Alignment of interest
Infrastructure capital investment cycles span decades. This means that the best-aligned owners of infrastructure have similarly long-term investment horizons. Evergreen owners can think more deeply about resilience and long-term investment rather than actions which improve short-term optics but are often not sustainably value accretive. Why does this matter? We believe that evergreen capital can better align interests between owners, infrastructure and the communities served. In our view, the alignment reduces investment risks and better protects our clients’ capital.
Closed-ended funds have been an important building block for clients over the past few decades. However, an evergreen fund can engage in better capital budgeting and long-term planning, without the constraint of a near-term exit. It requires, of course, that the general partner adopts the best of the private equity playbook to maximise returns, with the advantage of time to enhance value.
Potential for higher multiples on invested capital
Closed-end funds typically invest over three to five years and individual investments are typically held for five to seven years. This is a private equity investment model. It naturally focuses on internal rates of return as the key performance metric, which is the foundation of measuring performance and remunerating the manager.
This approach obscures the fact that client capital is often deployed for a relatively short time, given it generally takes longer for closed-end fund investors to be fully drawn and invested. By contrast, new investors in an evergreen fund can typically be invested within one to two years (rather than three to five) and enjoy compounding of more of their capital over a greater period. Additionally, an evergreen fund has the benefit of allowing investors to control the level and pace of further investments (with limited due diligence cost), providing flexibility on portfolio construction and allocations.
We have noted an interesting trend since launching our European Infrastructure Fund: more and more closed-end competitors are seeking to create continuation funds to hold assets for longer. We prefer to keep it simple and start evergreen.
The power of platforms
Origination and execution are costly in private markets. It’s hard to find great assets and, when you do, it’s costly to conduct due diligence and difficult to buy at a compelling price. And that’s just the process of acquisition – selling assets is just as time-consuming and expensive.

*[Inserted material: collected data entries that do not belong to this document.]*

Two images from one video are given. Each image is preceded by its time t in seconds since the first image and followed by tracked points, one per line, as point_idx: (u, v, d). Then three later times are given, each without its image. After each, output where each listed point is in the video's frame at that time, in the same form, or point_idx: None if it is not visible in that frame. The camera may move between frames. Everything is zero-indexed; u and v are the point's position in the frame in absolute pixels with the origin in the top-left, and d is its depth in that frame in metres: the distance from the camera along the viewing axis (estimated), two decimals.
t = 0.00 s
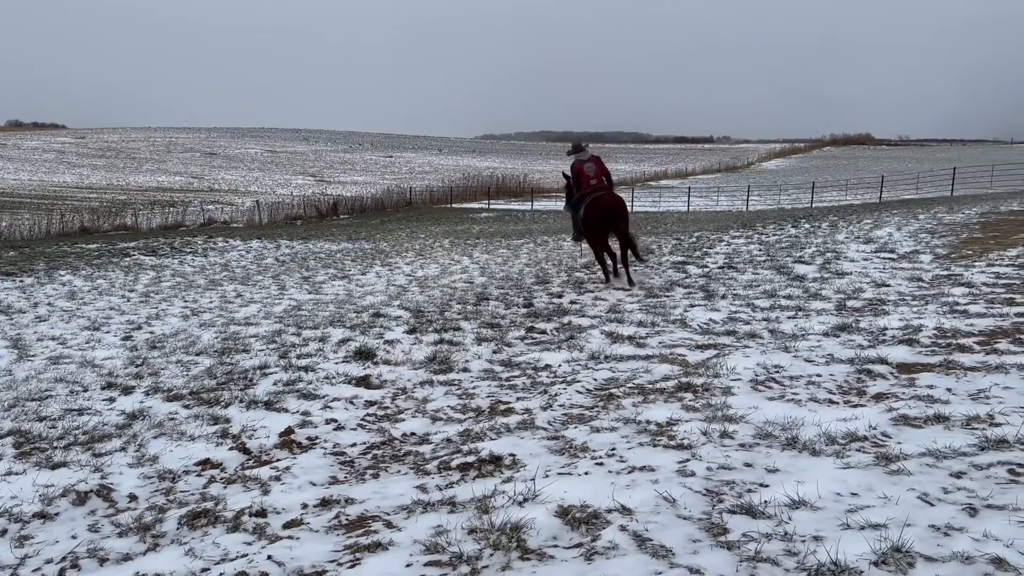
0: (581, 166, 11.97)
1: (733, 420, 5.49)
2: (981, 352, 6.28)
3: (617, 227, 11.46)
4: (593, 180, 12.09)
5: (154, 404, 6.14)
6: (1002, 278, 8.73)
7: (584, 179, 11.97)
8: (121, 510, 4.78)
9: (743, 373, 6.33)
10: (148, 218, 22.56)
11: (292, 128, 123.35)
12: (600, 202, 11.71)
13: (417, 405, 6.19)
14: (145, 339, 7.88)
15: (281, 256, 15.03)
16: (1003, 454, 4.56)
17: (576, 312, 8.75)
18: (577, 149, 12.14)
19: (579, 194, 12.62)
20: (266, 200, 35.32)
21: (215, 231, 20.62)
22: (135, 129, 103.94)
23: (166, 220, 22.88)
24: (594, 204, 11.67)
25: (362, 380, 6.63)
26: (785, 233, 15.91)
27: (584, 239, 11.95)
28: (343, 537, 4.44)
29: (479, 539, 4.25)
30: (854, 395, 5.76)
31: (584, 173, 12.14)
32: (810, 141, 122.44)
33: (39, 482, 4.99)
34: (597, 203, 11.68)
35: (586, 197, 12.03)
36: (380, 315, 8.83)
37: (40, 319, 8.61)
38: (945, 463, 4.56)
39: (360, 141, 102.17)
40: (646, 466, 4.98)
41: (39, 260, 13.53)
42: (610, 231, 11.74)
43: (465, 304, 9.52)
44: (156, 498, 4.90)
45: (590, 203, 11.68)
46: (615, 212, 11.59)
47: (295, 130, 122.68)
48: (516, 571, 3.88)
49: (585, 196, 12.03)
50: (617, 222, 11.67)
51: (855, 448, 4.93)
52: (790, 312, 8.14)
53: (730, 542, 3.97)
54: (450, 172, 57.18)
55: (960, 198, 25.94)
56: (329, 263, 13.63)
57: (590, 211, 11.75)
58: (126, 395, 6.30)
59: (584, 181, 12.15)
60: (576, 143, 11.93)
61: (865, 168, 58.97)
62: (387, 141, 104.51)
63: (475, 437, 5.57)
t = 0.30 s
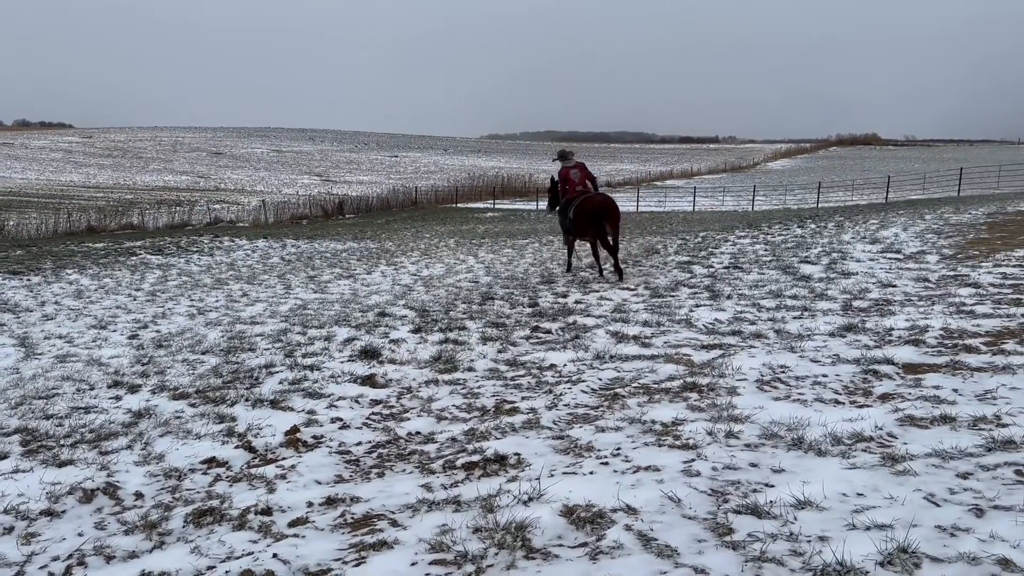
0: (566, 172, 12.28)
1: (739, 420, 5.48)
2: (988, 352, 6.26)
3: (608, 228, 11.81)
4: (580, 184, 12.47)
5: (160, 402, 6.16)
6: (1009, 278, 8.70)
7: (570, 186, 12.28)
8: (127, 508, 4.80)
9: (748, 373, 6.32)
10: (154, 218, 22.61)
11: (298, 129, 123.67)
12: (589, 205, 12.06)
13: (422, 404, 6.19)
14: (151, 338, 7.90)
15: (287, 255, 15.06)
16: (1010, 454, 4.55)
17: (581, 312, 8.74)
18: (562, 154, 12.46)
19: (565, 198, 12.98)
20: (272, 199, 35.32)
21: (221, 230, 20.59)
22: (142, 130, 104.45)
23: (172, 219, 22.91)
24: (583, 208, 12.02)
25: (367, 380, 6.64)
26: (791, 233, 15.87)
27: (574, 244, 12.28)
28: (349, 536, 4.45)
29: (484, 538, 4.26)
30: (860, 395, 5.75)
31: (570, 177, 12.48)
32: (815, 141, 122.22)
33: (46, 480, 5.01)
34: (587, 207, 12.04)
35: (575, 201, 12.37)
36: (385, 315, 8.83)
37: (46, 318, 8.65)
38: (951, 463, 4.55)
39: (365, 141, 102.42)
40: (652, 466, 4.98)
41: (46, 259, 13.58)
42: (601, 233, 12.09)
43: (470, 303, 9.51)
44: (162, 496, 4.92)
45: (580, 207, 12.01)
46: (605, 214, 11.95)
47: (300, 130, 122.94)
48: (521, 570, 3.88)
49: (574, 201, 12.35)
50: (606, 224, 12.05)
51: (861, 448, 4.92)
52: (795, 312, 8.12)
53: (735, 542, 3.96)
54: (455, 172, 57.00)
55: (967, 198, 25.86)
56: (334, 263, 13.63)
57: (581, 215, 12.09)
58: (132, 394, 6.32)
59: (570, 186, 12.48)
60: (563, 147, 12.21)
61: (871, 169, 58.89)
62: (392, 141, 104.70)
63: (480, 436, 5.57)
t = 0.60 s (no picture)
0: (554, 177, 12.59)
1: (751, 421, 5.46)
2: (1004, 354, 6.20)
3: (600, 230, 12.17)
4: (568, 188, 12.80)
5: (173, 401, 6.20)
6: None
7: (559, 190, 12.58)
8: (141, 505, 4.84)
9: (761, 375, 6.29)
10: (169, 216, 22.79)
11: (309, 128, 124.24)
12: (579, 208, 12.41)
13: (433, 403, 6.20)
14: (165, 336, 7.96)
15: (300, 254, 15.13)
16: None
17: (593, 312, 8.73)
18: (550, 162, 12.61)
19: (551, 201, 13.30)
20: (285, 199, 35.43)
21: (235, 229, 20.66)
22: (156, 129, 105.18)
23: (187, 218, 23.04)
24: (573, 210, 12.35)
25: (379, 379, 6.65)
26: (805, 234, 15.78)
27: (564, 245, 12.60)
28: (360, 535, 4.46)
29: (494, 538, 4.26)
30: (874, 397, 5.70)
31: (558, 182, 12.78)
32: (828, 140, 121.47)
33: (60, 477, 5.06)
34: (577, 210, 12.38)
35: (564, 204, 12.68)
36: (397, 314, 8.85)
37: (62, 316, 8.73)
38: (966, 466, 4.51)
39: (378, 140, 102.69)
40: (663, 467, 4.96)
41: (62, 257, 13.71)
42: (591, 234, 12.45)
43: (482, 303, 9.52)
44: (175, 494, 4.96)
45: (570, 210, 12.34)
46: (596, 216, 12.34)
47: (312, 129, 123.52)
48: (531, 570, 3.88)
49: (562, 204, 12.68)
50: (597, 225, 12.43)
51: (875, 451, 4.89)
52: (809, 313, 8.08)
53: (747, 545, 3.94)
54: (468, 171, 56.84)
55: (985, 198, 25.71)
56: (347, 262, 13.67)
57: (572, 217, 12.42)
58: (146, 392, 6.37)
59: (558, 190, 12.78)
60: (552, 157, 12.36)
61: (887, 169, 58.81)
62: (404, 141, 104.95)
63: (491, 436, 5.57)
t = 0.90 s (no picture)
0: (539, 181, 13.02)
1: (772, 423, 5.42)
2: None
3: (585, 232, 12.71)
4: (555, 191, 13.27)
5: (195, 398, 6.24)
6: None
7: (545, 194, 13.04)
8: (162, 501, 4.88)
9: (782, 377, 6.24)
10: (192, 216, 23.01)
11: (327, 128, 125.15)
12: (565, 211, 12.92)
13: (452, 403, 6.21)
14: (187, 334, 8.03)
15: (320, 253, 15.21)
16: None
17: (612, 313, 8.70)
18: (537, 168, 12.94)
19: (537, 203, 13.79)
20: (305, 199, 35.63)
21: (257, 229, 20.78)
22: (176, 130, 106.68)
23: (209, 217, 23.21)
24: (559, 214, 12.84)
25: (398, 378, 6.67)
26: (827, 235, 15.63)
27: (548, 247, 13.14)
28: (378, 533, 4.47)
29: (512, 538, 4.25)
30: (896, 400, 5.64)
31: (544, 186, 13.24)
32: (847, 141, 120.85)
33: (83, 473, 5.12)
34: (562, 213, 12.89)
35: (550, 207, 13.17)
36: (416, 313, 8.88)
37: (86, 313, 8.84)
38: (991, 471, 4.44)
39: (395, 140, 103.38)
40: (683, 469, 4.94)
41: (87, 255, 13.88)
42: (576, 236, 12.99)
43: (501, 303, 9.52)
44: (196, 490, 5.00)
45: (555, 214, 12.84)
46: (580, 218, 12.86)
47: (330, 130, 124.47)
48: (550, 571, 3.87)
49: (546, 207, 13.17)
50: (581, 226, 12.99)
51: (897, 454, 4.83)
52: (831, 315, 8.01)
53: (767, 548, 3.91)
54: (486, 172, 56.98)
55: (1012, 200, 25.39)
56: (367, 262, 13.73)
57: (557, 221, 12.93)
58: (168, 389, 6.43)
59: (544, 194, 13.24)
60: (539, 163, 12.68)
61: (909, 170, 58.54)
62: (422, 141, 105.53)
63: (510, 436, 5.57)
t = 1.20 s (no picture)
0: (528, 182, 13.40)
1: (801, 427, 5.37)
2: None
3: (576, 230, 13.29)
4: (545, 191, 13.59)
5: (224, 395, 6.32)
6: None
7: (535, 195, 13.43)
8: (192, 497, 4.95)
9: (810, 380, 6.18)
10: (222, 215, 23.29)
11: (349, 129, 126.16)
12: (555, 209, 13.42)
13: (478, 403, 6.23)
14: (217, 332, 8.13)
15: (348, 253, 15.32)
16: None
17: (638, 314, 8.67)
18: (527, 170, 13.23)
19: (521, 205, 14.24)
20: (332, 199, 35.92)
21: (286, 228, 20.98)
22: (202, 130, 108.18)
23: (239, 217, 23.48)
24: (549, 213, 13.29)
25: (424, 377, 6.70)
26: (857, 237, 15.44)
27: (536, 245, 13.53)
28: (404, 532, 4.50)
29: (538, 539, 4.26)
30: (928, 405, 5.57)
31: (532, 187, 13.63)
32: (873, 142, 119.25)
33: (116, 468, 5.20)
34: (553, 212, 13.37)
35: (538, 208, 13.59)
36: (442, 313, 8.92)
37: (118, 311, 8.99)
38: None
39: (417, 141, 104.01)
40: (710, 472, 4.91)
41: (120, 254, 14.10)
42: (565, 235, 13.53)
43: (526, 304, 9.53)
44: (225, 486, 5.06)
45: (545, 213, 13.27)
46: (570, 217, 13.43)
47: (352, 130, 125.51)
48: (576, 572, 3.87)
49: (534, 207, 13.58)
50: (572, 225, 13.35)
51: (928, 459, 4.77)
52: (861, 318, 7.92)
53: (795, 552, 3.88)
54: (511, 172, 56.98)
55: None
56: (393, 262, 13.81)
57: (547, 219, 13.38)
58: (198, 386, 6.51)
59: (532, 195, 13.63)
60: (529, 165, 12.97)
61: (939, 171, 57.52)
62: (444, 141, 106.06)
63: (536, 436, 5.58)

Closed-end funds typically make an upfront investment but are constrained from making ongoing expansionary investments as they run out of capital. Evergreen funds are not. This means that evergreen funds can continue to invest in the growth of platform companies long after the initial investment. The effect is that evergreen ownership better accesses the power of platform companies within a portfolio. By way of example, our European Infrastructure Fund holds stakes in platform companies such as Amedes, Finerge and Lyntia which continue to generate follow-on investment opportunities without incurring material transaction costs.
Unique focus
In surveying the market in 2020, we learned that no one offered an evergreen European core to core-plus full-spectrum infrastructure fund. We thought, considering the above factors, that it was a market worth serving – especially considering our DNA as long-term owners and builders, supported by long-term investor capital. A full-spectrum offering over a longer investment horizon gives us the flexibility and dynamism to consider a broad range of investment opportunities – and consider the most attractive opportunities across the market cycle.